В Марсель я категорически не хотел, и на то было несколько причин. Из какой-то книги или, может, телепередачи я знал, что это опасный город. Меня бесило, что папа и мама со мной не посоветовались и поставили перед фактом. К тому же перспектива совместной поездки с родителями, которые расстались много лет назад, нагоняла на меня невыразимую тоску.
Я возмущенно фыркнул в знак протеста.
Тремя днями позже мы прилетели в Марсель.
Город показался мне серым и неприветливым. Был сезон дождей, с неба лило как из ведра. Марсель стоит на берегу моря, но я совершенно его не запомнил. Впрочем, это неудивительно, ведь в течение нескольких дней поездки я не видел ничего, кроме гостиницы, больницы и снова гостиницы.
В номерах отеля «Прованс» лежали ковры и витал какой-то металлический запах. Других воспоминаний о гостинице у меня не сохранилось. Мама заняла одноместный номер, мы с папой двухместный. Родители вели себя друг с другом вежливо и отчужденно, будто двое малознакомых людей.
Такое положение дел нервировало и печалило меня, и я ловил себя на мысли, что хочу быть взрослым, здоровым и самодостаточным.
5
Центр «Сен-Поль», специализировавшийся на лечении эпилепсии, располагался в непримечательном на вид большом современном здании где-то на выезде из Марселя. Добрались мы туда на такси: папа сидел с одной стороны, мама с другой, а я посередине.
В отличие от больницы, куда меня привезли после приступа, в центре «Сен-Поль» все работало как надо и царила атмосфера спокойствия и деловитости. Казалось, это заведение находится в другом мире, а с учетом того, насколько новым оборудованием оно было оснащено, и в другой эпохе.
Нас встретил ассистент доктора Гасто, отвечавший за предварительное обследование. «Профессор примет вас, когда мы выполним все необходимые процедуры и заполним документы», — пояснил он моим родителям, которые бегло говорили по-французски. Поймав себя на мысли, что никогда не смогу так запросто общаться ни на одном языке, кроме итальянского, я невольно взгрустнул.
Чего только ни делали со мной на протяжении двух последующих дней! Память путается, образы накладываются один на другой: электроды на голове, кушетки, компьютеры, графики, рентгеновские снимки, всякие футуристические устройства, особенно то, на экране которого с бешеной скоростью мелькали цветные картинки, погружавшие меня в галлюциногенный бред.

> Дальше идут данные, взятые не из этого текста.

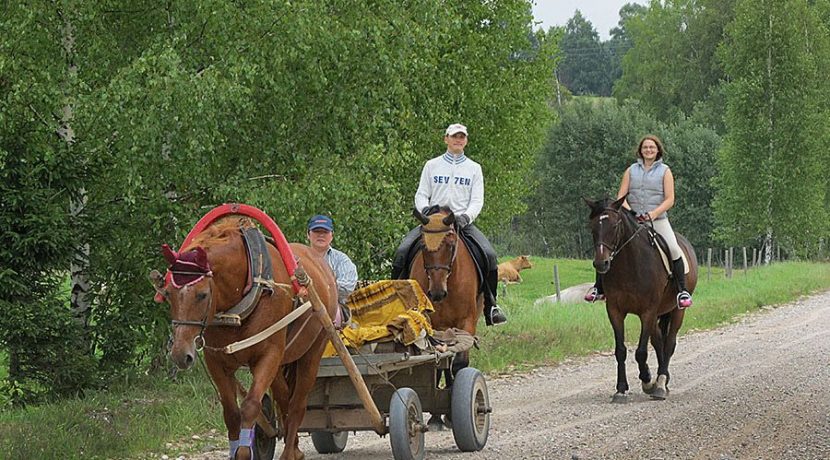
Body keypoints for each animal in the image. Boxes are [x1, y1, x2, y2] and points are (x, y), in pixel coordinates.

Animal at [153, 217, 338, 460]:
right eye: (168, 294)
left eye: (202, 294)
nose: (180, 355)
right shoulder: (217, 361)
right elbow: (232, 413)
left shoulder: (268, 355)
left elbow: (250, 406)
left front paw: (243, 451)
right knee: (284, 398)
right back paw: (295, 446)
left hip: (313, 352)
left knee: (297, 403)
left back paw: (290, 451)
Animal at [408, 208, 480, 378]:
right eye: (423, 245)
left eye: (451, 245)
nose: (437, 293)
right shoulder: (434, 325)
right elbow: (439, 364)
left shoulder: (467, 322)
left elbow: (459, 363)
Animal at [588, 196, 700, 400]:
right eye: (592, 227)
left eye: (614, 226)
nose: (601, 263)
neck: (630, 265)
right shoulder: (614, 311)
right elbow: (621, 350)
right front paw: (621, 389)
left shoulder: (647, 311)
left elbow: (640, 352)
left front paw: (648, 381)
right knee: (658, 342)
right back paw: (662, 380)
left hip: (677, 311)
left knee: (669, 344)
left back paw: (661, 383)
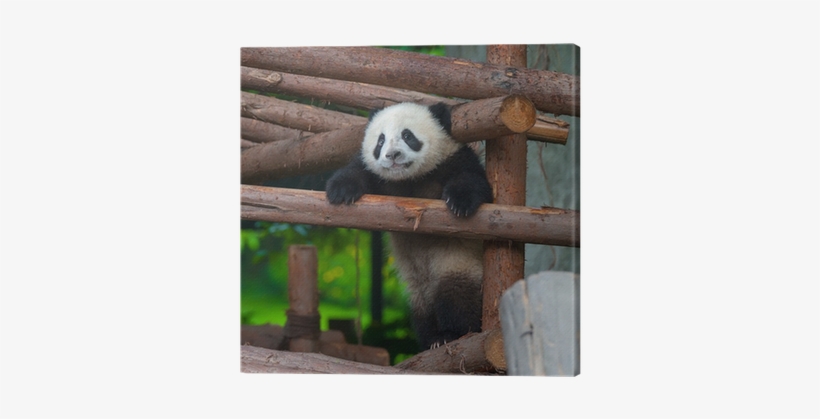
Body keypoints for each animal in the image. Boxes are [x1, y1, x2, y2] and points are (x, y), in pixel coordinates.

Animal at [326, 102, 493, 349]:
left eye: (407, 135)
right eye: (380, 140)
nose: (392, 155)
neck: (409, 179)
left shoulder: (453, 159)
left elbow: (472, 180)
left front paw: (460, 202)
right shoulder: (381, 179)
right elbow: (358, 170)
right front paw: (340, 191)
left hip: (458, 263)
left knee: (458, 296)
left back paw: (451, 333)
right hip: (417, 285)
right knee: (422, 307)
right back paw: (431, 337)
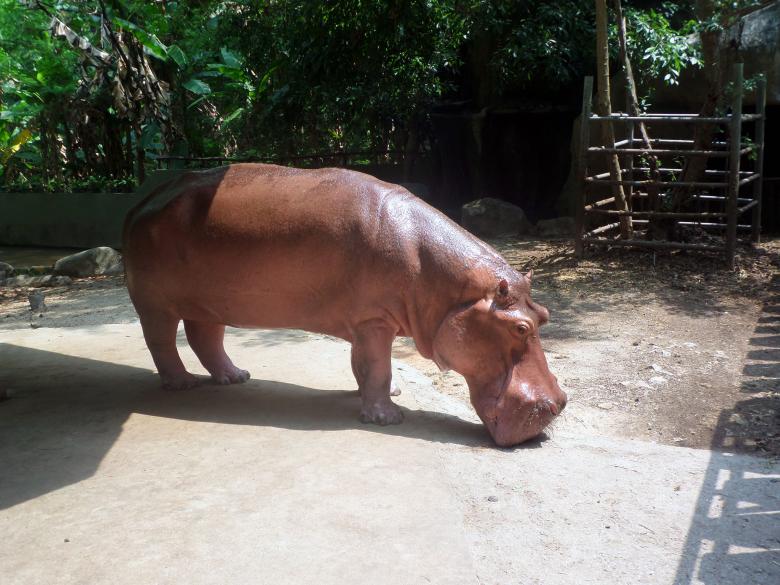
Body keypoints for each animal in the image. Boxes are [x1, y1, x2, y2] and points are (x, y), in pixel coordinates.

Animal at [123, 164, 566, 446]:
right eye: (520, 328)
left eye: (544, 315)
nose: (559, 403)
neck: (449, 289)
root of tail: (142, 201)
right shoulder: (374, 320)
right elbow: (377, 366)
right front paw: (388, 418)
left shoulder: (364, 320)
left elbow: (364, 365)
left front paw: (385, 393)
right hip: (156, 302)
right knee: (162, 341)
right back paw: (183, 384)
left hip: (211, 302)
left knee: (205, 337)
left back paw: (236, 378)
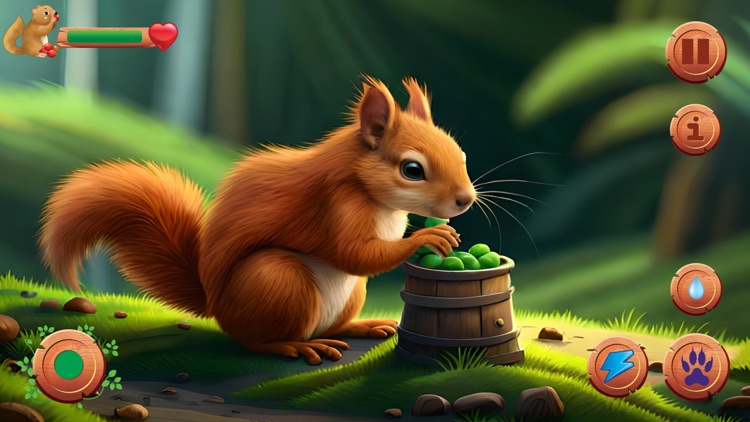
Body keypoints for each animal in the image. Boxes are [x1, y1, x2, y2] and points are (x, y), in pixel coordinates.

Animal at [39, 76, 476, 365]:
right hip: (277, 280)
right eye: (412, 170)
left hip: (350, 293)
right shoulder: (337, 207)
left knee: (330, 326)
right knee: (255, 341)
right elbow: (354, 254)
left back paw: (360, 327)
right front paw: (429, 238)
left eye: (461, 153)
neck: (373, 193)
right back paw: (294, 346)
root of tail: (218, 307)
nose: (466, 200)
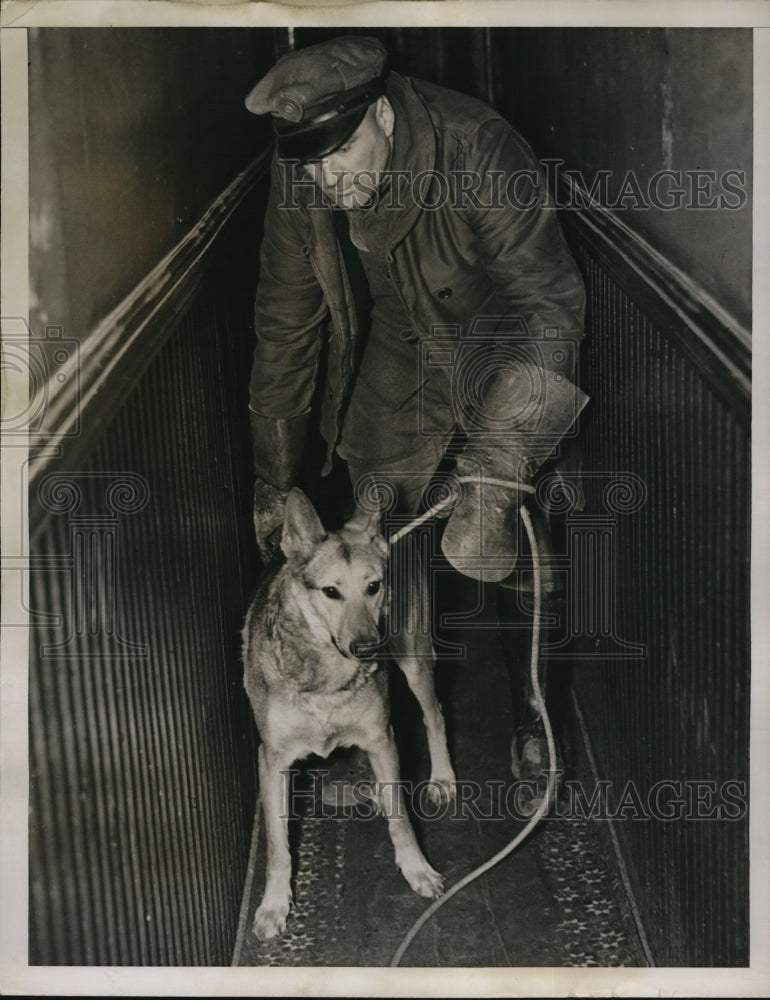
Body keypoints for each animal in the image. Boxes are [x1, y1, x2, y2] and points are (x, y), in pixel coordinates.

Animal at [243, 488, 452, 940]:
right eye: (330, 592)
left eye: (373, 586)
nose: (368, 648)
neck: (327, 679)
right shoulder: (272, 760)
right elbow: (278, 845)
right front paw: (274, 905)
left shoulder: (382, 738)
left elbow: (401, 819)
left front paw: (416, 868)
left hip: (414, 661)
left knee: (435, 715)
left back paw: (443, 777)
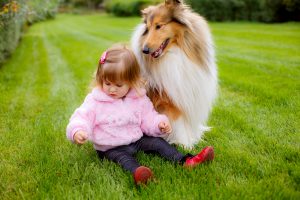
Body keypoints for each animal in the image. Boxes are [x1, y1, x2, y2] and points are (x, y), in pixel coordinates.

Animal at [130, 0, 217, 147]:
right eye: (148, 28)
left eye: (159, 26)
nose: (144, 50)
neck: (176, 52)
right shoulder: (169, 100)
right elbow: (178, 121)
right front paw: (185, 143)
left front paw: (194, 137)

До сих пор помню многих врачей, медсестер, а главное — детей и подростков. Кто-то из ребят носил шлем, кто-то сверкал щербатой улыбкой, а кто-то ходил весь в синяках или с перевязанной головой.
Это было тревожное зрелище. Мне рассказали, что при тяжелых формах эпилепсии припадки бывают частыми и сильными. Во время приступов больные теряют сознание, падают и получают различные травмы.
Глядя на других пациентов (а за три дня, проведенных в центре «Сен-Поль», я всякого насмотрелся), я испытывал два противоречивых, почти противоположных чувства. С одной стороны, мне наконец стало понятно, что я счастливчик и что все могло быть гораздо хуже. Ведь я лишь однажды упал в обморок и не обзавелся слегка пугающей беззубой улыбкой.